R.I.P. Bobby “Blue” Bland, “the Sinatra of the blues”

R.I.P. Bobby “Blue” Bland, “the Sinatra of the blues”

Bobby “Blue” Bland, one of the last great, iconic soul and blues singers of the 20th century, died Sunday at his Memphis home. He was 83. In the late 1940s, Bland was part of the group of young Memphis musicians who banded together to form the Beale Streeters, a collection that also included such up-and-comers as B. B. King, Johnny Ace, and Junior Parker. But where most of his colleagues, and fellow titans such as Ray Charles, were singers who also had also mastered some instrument they could fall back on, Bland did it all with his voice. He earned the sobriquet “the Sinatra of the blues” for his emotionally rich performances and his taste for lush arrangements, and he actively courted the comparison by striking a Sinatra-esque pose—sunglasses, his coat thrown over one shoulder—on the cover of his best-known album, Two Steps From The Blues. Released in 1961, it brought together his earliest major hits, recorded for Duke between 1956 and 1960, with newer work, including “Cry Cry Cry,” “I Pity The Fool,” and the definitive blues horror story, “St. James Infirmary.”

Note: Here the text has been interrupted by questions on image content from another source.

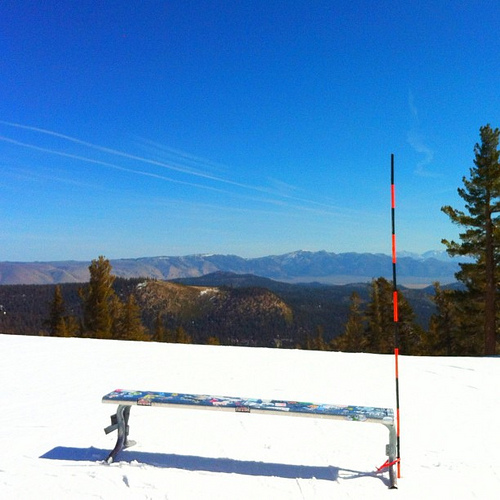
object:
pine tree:
[428, 122, 499, 357]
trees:
[302, 267, 431, 355]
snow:
[54, 337, 376, 385]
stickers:
[100, 388, 394, 426]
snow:
[407, 372, 499, 497]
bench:
[100, 387, 398, 489]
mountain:
[0, 250, 478, 355]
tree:
[45, 284, 83, 336]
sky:
[0, 0, 127, 98]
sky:
[228, 0, 499, 122]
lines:
[0, 113, 364, 223]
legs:
[106, 404, 128, 466]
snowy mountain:
[0, 334, 499, 497]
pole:
[389, 152, 401, 478]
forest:
[0, 123, 499, 356]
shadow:
[38, 445, 390, 490]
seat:
[100, 388, 394, 424]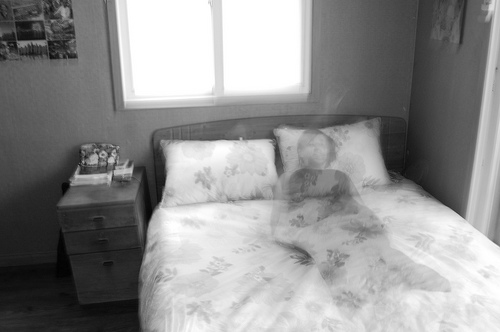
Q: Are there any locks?
A: No, there are no locks.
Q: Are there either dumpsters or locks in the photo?
A: No, there are no locks or dumpsters.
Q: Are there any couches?
A: No, there are no couches.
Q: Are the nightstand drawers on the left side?
A: Yes, the drawers are on the left of the image.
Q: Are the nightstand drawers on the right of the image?
A: No, the drawers are on the left of the image.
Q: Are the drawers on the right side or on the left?
A: The drawers are on the left of the image.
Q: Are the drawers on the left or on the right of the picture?
A: The drawers are on the left of the image.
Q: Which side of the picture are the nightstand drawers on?
A: The drawers are on the left of the image.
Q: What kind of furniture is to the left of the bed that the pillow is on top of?
A: The pieces of furniture are drawers.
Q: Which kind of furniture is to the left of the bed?
A: The pieces of furniture are drawers.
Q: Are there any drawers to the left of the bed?
A: Yes, there are drawers to the left of the bed.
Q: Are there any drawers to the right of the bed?
A: No, the drawers are to the left of the bed.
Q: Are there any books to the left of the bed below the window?
A: No, there are drawers to the left of the bed.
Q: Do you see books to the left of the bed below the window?
A: No, there are drawers to the left of the bed.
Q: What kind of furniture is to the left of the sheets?
A: The pieces of furniture are drawers.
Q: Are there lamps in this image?
A: No, there are no lamps.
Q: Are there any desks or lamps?
A: No, there are no lamps or desks.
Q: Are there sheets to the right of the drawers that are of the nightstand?
A: Yes, there are sheets to the right of the drawers.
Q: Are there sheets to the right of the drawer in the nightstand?
A: Yes, there are sheets to the right of the drawer.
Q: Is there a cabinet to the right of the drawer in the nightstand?
A: No, there are sheets to the right of the drawer.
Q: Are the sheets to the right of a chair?
A: No, the sheets are to the right of a drawer.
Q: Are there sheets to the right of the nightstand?
A: Yes, there are sheets to the right of the nightstand.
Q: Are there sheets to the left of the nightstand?
A: No, the sheets are to the right of the nightstand.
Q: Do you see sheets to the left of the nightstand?
A: No, the sheets are to the right of the nightstand.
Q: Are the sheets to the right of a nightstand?
A: Yes, the sheets are to the right of a nightstand.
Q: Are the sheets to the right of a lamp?
A: No, the sheets are to the right of a nightstand.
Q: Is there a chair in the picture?
A: No, there are no chairs.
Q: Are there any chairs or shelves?
A: No, there are no chairs or shelves.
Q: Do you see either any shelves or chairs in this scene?
A: No, there are no chairs or shelves.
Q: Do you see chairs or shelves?
A: No, there are no chairs or shelves.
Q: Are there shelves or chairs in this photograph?
A: No, there are no chairs or shelves.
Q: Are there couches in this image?
A: No, there are no couches.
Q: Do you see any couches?
A: No, there are no couches.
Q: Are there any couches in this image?
A: No, there are no couches.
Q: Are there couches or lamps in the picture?
A: No, there are no couches or lamps.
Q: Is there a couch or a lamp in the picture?
A: No, there are no couches or lamps.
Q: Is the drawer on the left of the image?
A: Yes, the drawer is on the left of the image.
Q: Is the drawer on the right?
A: No, the drawer is on the left of the image.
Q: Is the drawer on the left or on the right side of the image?
A: The drawer is on the left of the image.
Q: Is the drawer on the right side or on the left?
A: The drawer is on the left of the image.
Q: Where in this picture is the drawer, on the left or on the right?
A: The drawer is on the left of the image.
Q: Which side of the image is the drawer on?
A: The drawer is on the left of the image.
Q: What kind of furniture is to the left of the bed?
A: The piece of furniture is a drawer.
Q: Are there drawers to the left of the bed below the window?
A: Yes, there is a drawer to the left of the bed.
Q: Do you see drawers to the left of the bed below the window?
A: Yes, there is a drawer to the left of the bed.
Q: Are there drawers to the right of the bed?
A: No, the drawer is to the left of the bed.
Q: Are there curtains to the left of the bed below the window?
A: No, there is a drawer to the left of the bed.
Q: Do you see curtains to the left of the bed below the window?
A: No, there is a drawer to the left of the bed.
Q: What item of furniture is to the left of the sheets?
A: The piece of furniture is a drawer.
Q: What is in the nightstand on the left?
A: The drawer is in the nightstand.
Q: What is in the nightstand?
A: The drawer is in the nightstand.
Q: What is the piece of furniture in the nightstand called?
A: The piece of furniture is a drawer.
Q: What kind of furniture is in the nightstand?
A: The piece of furniture is a drawer.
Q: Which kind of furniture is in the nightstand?
A: The piece of furniture is a drawer.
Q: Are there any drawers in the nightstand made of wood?
A: Yes, there is a drawer in the nightstand.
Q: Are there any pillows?
A: Yes, there is a pillow.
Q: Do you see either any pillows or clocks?
A: Yes, there is a pillow.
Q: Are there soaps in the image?
A: No, there are no soaps.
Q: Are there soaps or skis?
A: No, there are no soaps or skis.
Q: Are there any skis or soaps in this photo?
A: No, there are no soaps or skis.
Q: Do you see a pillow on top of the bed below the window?
A: Yes, there is a pillow on top of the bed.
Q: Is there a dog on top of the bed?
A: No, there is a pillow on top of the bed.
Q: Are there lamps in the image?
A: No, there are no lamps.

Bland served a long apprenticeship, struggling to find his voice and perfect a style he could call his own on early sides produced by Sam Phillips for Chess Records in 1951, and taking an enforced break from building his career to serve a stint in the U. S. Army. In the mid-50s, he endured the indignity of serving as valet and chauffeur to Junior Parker, while doubling as Parker’s opening act. (He hadpreviously served the same function for B. B. King, whose vocal style he imitated in his early years.) He began to have hits of his own with “Farther Up The Road,” which went to number one on the R & B charts and crossed over to the middle reaches of the pop charts. But his real artistic breakthrough came a year later with “Little Boy Blue,” a smooth but emotional number with gospel underpinnings, which showed the acknowledged influence of Rev. C. L. Franklin, or, as Bland referred to him, “Aretha’s daddy.”

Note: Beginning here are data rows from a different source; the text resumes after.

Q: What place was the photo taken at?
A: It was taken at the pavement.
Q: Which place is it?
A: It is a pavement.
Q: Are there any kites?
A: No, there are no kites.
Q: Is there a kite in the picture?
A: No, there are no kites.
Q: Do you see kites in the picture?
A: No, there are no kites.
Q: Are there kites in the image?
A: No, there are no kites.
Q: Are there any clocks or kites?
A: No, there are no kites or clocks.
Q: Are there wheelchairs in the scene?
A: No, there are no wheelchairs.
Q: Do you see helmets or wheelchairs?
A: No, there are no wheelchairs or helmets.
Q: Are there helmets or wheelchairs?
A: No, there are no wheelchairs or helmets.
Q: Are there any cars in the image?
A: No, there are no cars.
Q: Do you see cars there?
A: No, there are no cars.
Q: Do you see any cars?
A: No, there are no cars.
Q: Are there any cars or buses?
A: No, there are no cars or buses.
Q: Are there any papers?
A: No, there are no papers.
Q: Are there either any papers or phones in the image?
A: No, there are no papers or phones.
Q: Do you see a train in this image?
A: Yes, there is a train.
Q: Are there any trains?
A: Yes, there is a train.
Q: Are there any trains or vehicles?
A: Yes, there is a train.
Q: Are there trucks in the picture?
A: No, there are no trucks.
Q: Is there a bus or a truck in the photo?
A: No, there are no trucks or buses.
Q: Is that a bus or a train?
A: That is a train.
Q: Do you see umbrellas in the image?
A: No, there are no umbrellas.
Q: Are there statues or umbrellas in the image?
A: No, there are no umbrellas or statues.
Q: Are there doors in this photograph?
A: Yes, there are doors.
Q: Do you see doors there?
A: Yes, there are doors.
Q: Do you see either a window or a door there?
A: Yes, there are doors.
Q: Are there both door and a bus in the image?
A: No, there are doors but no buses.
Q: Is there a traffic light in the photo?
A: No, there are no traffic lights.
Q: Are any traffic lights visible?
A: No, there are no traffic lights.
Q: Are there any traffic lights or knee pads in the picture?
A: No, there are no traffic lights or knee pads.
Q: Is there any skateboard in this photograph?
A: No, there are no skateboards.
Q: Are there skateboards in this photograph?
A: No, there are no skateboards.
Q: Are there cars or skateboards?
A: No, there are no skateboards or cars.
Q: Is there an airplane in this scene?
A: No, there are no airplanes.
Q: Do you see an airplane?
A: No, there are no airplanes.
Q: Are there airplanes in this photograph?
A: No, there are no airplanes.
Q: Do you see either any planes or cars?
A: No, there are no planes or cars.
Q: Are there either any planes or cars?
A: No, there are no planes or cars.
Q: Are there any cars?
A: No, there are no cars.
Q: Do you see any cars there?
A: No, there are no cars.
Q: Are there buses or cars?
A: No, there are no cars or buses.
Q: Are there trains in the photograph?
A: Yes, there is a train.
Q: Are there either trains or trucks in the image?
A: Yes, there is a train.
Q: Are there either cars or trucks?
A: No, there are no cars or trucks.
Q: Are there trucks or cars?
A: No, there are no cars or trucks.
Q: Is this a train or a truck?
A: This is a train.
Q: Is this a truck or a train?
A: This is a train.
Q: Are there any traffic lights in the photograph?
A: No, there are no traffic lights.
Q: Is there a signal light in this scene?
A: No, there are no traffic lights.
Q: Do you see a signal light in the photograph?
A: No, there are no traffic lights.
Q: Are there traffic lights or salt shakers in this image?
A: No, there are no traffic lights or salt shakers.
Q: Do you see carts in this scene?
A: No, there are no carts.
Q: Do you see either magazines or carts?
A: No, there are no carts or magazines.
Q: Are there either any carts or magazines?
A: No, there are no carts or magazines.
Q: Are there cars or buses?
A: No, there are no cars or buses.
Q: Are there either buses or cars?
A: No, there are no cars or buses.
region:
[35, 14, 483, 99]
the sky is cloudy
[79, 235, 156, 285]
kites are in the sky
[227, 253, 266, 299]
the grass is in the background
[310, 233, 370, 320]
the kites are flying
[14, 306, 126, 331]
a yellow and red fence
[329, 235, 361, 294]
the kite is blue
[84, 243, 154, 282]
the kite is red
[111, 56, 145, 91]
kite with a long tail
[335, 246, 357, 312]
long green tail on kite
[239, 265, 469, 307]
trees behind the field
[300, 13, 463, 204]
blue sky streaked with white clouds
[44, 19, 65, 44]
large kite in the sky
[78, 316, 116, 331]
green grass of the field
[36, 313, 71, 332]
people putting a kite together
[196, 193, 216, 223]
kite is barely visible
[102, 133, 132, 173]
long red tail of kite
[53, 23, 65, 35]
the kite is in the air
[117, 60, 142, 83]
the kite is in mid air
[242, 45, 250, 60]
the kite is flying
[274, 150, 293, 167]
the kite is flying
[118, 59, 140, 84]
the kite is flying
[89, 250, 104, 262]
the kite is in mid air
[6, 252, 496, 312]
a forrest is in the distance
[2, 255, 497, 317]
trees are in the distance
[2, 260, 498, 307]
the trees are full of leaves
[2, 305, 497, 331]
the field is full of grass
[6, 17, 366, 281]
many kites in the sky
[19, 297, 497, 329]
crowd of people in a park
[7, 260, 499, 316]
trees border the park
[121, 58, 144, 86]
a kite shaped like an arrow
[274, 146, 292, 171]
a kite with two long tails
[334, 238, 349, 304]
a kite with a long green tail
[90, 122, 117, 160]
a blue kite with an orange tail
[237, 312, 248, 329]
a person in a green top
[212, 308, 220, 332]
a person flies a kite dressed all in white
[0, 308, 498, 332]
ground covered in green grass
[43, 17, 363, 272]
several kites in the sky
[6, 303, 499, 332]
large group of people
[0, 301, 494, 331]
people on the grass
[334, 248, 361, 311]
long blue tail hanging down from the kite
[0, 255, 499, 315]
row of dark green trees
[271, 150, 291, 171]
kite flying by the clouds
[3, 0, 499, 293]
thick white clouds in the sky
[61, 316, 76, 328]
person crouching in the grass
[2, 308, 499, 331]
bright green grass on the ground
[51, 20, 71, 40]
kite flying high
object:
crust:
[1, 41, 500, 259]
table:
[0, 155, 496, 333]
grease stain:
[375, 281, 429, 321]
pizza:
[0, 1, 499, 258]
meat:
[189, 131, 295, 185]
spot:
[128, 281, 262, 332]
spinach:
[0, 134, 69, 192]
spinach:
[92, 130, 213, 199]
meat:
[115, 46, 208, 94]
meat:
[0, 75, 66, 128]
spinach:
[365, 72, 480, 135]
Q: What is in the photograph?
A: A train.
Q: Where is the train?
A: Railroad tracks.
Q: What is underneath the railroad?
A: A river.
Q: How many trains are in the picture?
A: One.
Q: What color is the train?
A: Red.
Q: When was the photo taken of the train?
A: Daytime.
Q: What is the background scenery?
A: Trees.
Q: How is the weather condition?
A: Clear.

From the late ‘50s throughout the 1960s, Bland ruled the R & B charts, issuing one chart-topper after another from his home at Houston-based Duke Records. Not many of them crossed over to the white pop charts, but his status as a living legend was confirmed by the eagerness of major rock stars to pay homage to him with cover versions of his songs, including Van Morrison, whose version of Bland’s “Ain’t Nothing You Can Do” can be found on his classic live album It’s Too Late To Stop Now, and Eric Clapton, who made “Farther Up The Road” a staple of his live sets for years. (Clapton can be seen performing the song in The Last Waltz, Martin Scorsese’s concert movie about the 1976 farewell performance by The Band, who themselves included a version of Bland’s “Share Your Love With Me” on their 1975 covers album Moondog Matinee.)

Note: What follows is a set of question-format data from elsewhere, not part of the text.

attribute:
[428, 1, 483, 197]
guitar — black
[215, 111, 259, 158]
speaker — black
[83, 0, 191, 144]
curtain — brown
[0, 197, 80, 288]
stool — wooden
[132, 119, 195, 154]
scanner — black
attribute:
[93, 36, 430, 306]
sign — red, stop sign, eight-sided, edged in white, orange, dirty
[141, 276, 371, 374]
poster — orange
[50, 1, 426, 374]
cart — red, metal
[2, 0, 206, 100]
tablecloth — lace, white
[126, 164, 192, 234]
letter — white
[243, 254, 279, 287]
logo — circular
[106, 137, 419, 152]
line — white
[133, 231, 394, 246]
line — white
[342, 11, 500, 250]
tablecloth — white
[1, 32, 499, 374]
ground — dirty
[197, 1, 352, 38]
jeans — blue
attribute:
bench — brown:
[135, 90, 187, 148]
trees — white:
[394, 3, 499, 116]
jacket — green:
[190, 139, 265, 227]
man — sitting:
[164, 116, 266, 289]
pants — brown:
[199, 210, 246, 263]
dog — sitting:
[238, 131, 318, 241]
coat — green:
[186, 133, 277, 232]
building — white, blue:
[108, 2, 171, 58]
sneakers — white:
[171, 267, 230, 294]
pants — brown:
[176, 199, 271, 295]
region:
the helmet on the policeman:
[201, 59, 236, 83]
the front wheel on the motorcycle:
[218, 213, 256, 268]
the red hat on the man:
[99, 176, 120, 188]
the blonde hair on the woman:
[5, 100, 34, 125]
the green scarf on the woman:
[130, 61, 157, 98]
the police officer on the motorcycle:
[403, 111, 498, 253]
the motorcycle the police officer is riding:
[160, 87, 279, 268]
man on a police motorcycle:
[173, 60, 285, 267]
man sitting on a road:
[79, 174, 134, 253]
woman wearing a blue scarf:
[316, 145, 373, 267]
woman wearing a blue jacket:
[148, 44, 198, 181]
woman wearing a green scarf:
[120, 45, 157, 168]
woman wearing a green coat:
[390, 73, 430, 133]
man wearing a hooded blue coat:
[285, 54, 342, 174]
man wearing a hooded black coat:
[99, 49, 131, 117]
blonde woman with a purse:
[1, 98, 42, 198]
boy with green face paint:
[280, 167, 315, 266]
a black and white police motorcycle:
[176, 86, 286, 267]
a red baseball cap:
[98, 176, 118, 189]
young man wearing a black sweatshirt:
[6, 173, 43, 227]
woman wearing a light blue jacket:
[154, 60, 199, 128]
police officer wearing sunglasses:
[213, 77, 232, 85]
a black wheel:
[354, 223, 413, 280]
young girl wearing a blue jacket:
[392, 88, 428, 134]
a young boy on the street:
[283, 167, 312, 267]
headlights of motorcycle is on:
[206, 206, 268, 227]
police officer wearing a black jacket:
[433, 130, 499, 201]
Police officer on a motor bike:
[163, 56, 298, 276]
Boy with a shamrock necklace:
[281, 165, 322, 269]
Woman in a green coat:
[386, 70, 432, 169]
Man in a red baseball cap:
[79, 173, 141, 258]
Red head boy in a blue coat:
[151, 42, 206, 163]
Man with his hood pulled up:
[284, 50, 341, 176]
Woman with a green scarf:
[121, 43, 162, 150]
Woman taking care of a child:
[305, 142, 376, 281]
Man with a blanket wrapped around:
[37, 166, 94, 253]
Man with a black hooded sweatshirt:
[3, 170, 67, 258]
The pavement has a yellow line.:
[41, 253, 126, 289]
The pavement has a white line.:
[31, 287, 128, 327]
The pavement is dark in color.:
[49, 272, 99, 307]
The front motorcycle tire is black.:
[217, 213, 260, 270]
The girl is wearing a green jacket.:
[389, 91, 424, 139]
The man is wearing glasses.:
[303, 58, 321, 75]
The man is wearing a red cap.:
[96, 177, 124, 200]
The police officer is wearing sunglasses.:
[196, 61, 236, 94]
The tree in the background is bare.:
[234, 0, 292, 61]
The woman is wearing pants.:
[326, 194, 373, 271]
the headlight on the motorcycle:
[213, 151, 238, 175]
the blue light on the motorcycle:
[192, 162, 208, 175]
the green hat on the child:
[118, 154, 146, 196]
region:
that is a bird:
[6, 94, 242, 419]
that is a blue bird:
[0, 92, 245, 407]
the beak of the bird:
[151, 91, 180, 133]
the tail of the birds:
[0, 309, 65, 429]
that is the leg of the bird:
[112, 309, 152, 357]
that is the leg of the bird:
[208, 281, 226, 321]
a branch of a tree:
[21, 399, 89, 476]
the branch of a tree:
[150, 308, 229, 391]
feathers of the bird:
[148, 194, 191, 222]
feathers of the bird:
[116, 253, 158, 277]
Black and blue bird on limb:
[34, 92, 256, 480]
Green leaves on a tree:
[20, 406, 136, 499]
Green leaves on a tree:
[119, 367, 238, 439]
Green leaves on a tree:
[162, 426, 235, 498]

In 1973, Duke Records owner Don Robey sold all his labels, and the artist contracts that went with them, to ABC Dunhill Records. Although Bland continued to chart, with such hits as “This Time I’m Gone For Good” and “I Wouldn’t Treat A Dog (The Way You Treated Me),” the change did nothing for quality control of Bland’s recordings, which for years had benefited from the Duke family of regional musicians and the brass arrangements of the label’s artistic director, Joe Scott, who died in 1979. (Bland recorded a tribute album to Scott, Sweet Vibrations, the next year.) The high point of Bland’s work in the ‘70s was his 1974 team-up album with B. B. King, Together For The First Time, which yielded a live-in-concert sequel in 1976.

Bland’s commercial profile declined during the disco age, and his last major-label contract, with MCA, lapsed in the early 1980s. From 1985 to 2003, he recorded for Malaco, an independent blues label based in Jackson, Mississippi, and often performed live with B. B. King. He was inducted into the Rock And Roll Hall Of Fame in 1992.